В конце 30-х годов арестовали двоих ее старших братьев: Александра и Абрама Зильберманов. Первый был расстрелян, второй умер в лагере. В 41-м арестовали сына. Третий брат – врач Осип Зильберман погиб на войне. Скончалась в 1961 году.

[17] Имеется в виду статья 206 уголовно-процессуального кодекса РСФСР от 15 февраля 1923 года с изменениями на 1 августа 1941 г., которая гласит: «Признав предварительное расследование законченным и добытые данные достаточными для предания суду, производящий расследование обязан объявить об этом подследственному, разъяснить ему право на осмотр всего производства по делу, предоставить возможность такого осмотра и спросить, не желает ли он, и чем именно, дополнить расследование».

[18] Б. Я. Ямпольский по этическим соображениям не называет здесь имя своего подельника, давшего против него показания.

[19] Барышев И. В 1941 году – сержант, ст. следователь НКВД. В 1960-х начальник отдела кадров Саратовского авиационного завода.

[20] Гришин. В 1941 г. студент юридического факультета Саратовского университета. В дальнейшем – областной прокурор г. Саратова, после 1961 года – районный прокурор г. Саратова.

[21] Отказ в реабилитации по ст. 58-10 УК РСФСР Б. Я. Ямпольский получил в 1954-м (определение СК ВС СССП от 14.08.1954).

[22] Кучеров. С 1961 года – областной прокурор г. Саратова.

[23] Ул. Некрасова, д. 17 – адрес областной прокуратуры г. Саратова.

[24] Машкович К. А., 1903 г.р., Билибин В. В. 1894 г.р. – ведущие геологи объединения «Азнефтедобыча», арестованы в 1940 году, осуждены на 8 лет.

[25] Здание НКВД и следственный изолятор внутренней тюрьмы НКВД, где оказались арестованные, занимали в ту пору квартал на ул. Вольтской в центре г. Саратова. Там же, где и сегодня находится аналогичное учреждение под другим названием – ФСБ.

[26] В конце 1960-х по инициативе Корнея Чуковского по всей стране был организован сбор средств для семей политзаключенных. Б. Я. Ямпольский передавал в Москву собранные в Саратове деньги через жившую там мать актера Олега Табакова, приезжавшего ее навестить.

[27] Строчки из юношеских стихов Бориса Ямпольского.

[28] Вавилов Н. И., академик, генетик, 1887 г.р., Арестован в 1940 году. Умер в 1943 году в Саратовской тюрьме.

[29] Первые строчки из поэмы-миньонет И. Северянина «Это было у моря».

[30] Ср. в «Записках» В. Л. Сосновского (Бийск: НИЦ БПГУ, 2003): «В 1943-м году на БАЗстрое из 10000 з/к умерли 4319. Не меньше – в 1943-м.
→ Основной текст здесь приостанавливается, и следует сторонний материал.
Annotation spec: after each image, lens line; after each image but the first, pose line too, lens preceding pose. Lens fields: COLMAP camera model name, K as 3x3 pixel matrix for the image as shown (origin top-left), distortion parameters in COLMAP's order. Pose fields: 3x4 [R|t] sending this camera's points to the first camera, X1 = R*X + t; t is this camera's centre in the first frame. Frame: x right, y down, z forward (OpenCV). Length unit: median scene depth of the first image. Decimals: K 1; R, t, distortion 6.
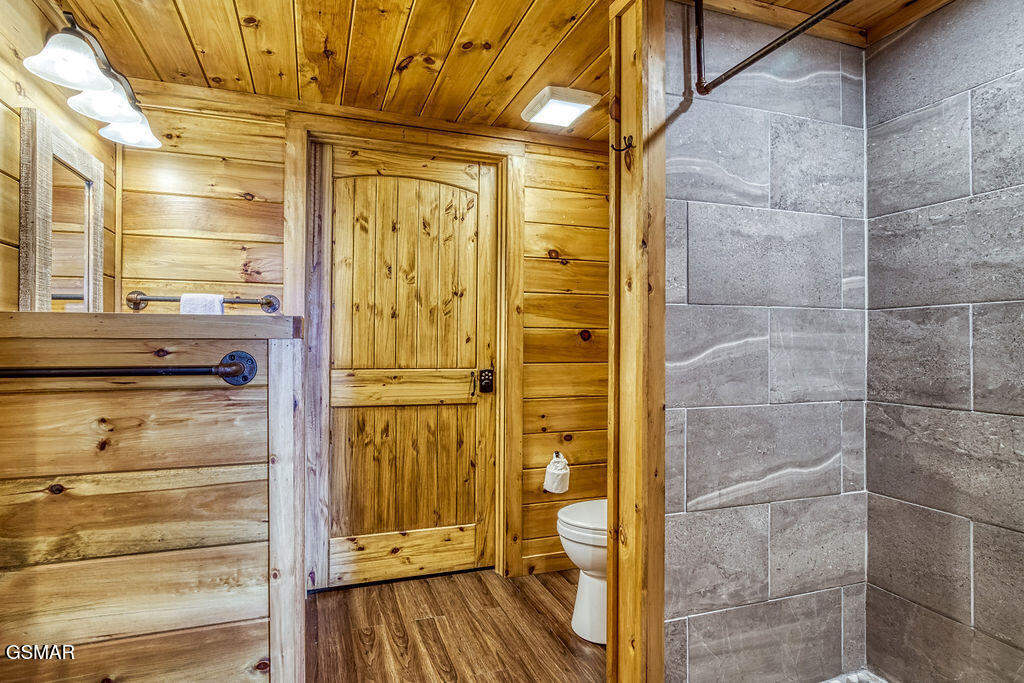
lens RADIAL K [[498.6, 0, 505.5], [0, 498.6, 337.9], [0, 0, 1]] dist [-0.003979, -0.000361]
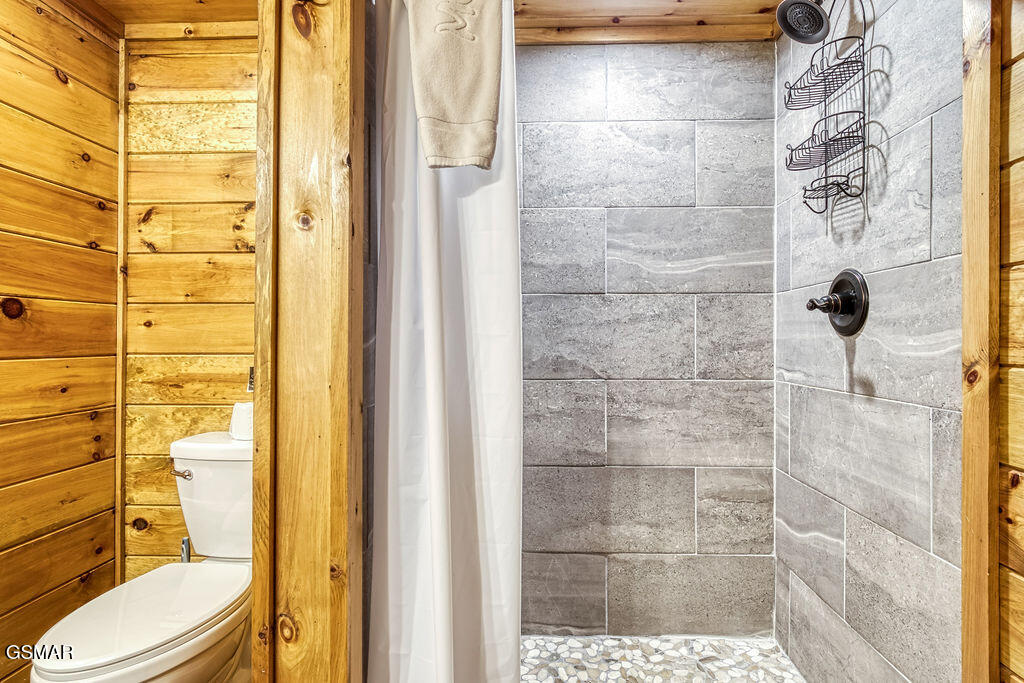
lens RADIAL K [[498.6, 0, 505.5], [0, 498.6, 337.9], [0, 0, 1]] dist [-0.003979, -0.000361]
pose [[0.383707, -0.001106, 0.923454, -0.227495], [-0.009216, 0.999945, 0.005027, 0.033555], [-0.923409, -0.010440, 0.383676, 0.521511]]
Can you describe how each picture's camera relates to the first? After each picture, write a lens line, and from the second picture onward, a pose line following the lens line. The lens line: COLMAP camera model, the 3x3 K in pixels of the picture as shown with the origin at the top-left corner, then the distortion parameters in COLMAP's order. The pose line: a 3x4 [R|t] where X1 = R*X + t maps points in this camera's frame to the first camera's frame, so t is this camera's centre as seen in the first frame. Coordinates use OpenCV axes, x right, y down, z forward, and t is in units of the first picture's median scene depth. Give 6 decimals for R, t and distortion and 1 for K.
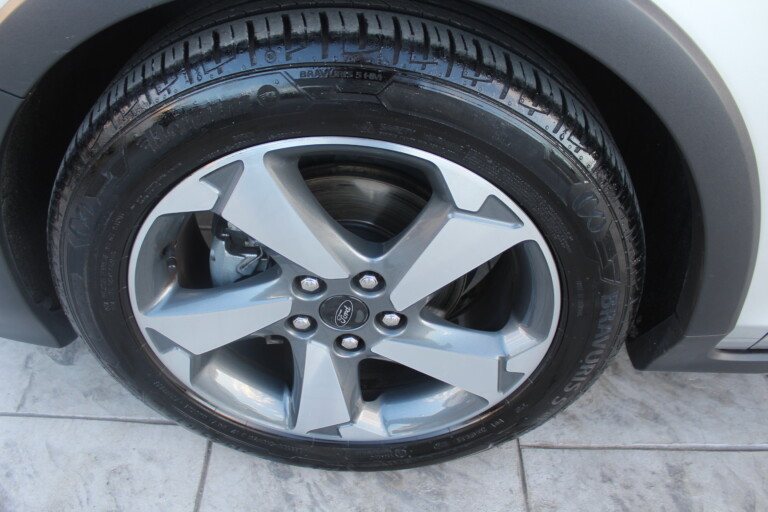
lens RADIAL K [[619.3, 0, 384.0], [0, 619.3, 256.0], [0, 0, 1]] dist [-0.163778, 0.133361]
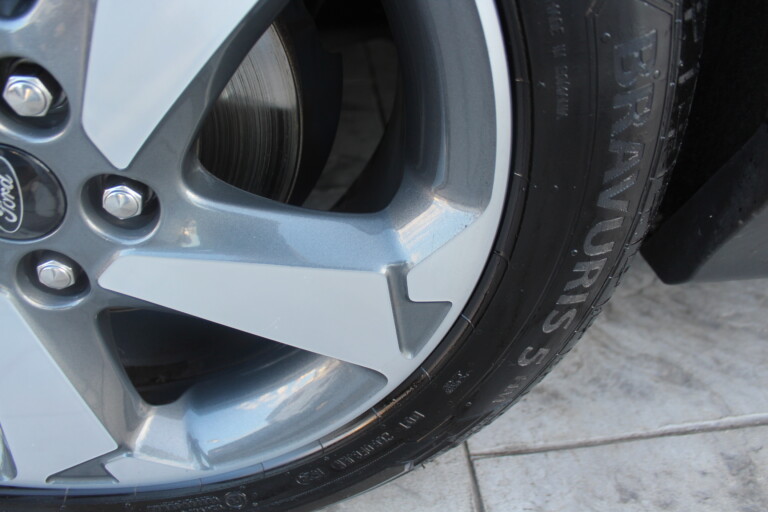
lens RADIAL K [[619.3, 0, 384.0], [0, 619.3, 256.0], [0, 0, 1]] dist [-0.163778, 0.133361]
pose [[0.991042, -0.103924, 0.083875, 0.117442], [0.105242, 0.994381, -0.011436, 0.126989], [-0.082215, 0.020161, 0.996411, 0.441764]]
[31] БАЗ – Богословский алюминиевый завод. Лагерь назывался: Богословлаг.

[32] Кутяков И. С. 1897-1938. Замначдив В. И. Чапаева. После гибели Чапаева – начдив его дивизии. Арестован в 1938 году в Самаре. При аресте отстреливался из пулемета. Расстрелян. Его племянник был арестован, по-видимому, как ЧСР – член семьи репрессированного.

[33] Центральная больница – отдельный лагерный пункт Богословлага, куда Борис Ямпольский был помещен с диагнозом «плеврит, пеллагра».

[34] Имеется в виду Клуб строителей в г. Карпинске, бывшем Богословске, где Б. Я. после освобождения из лагеря в 1951-м году был оставлен на вечное поселение. Доклад, посвященный разоблачению культа личности Сталина и прочитанный Н. С. Хрущевым на ХХ съезде партии в феврале 1856-го, в Карпинске читали местному населению, состоявшему в основном из ссыльных, почему-то не весной, а осенью 1956 года.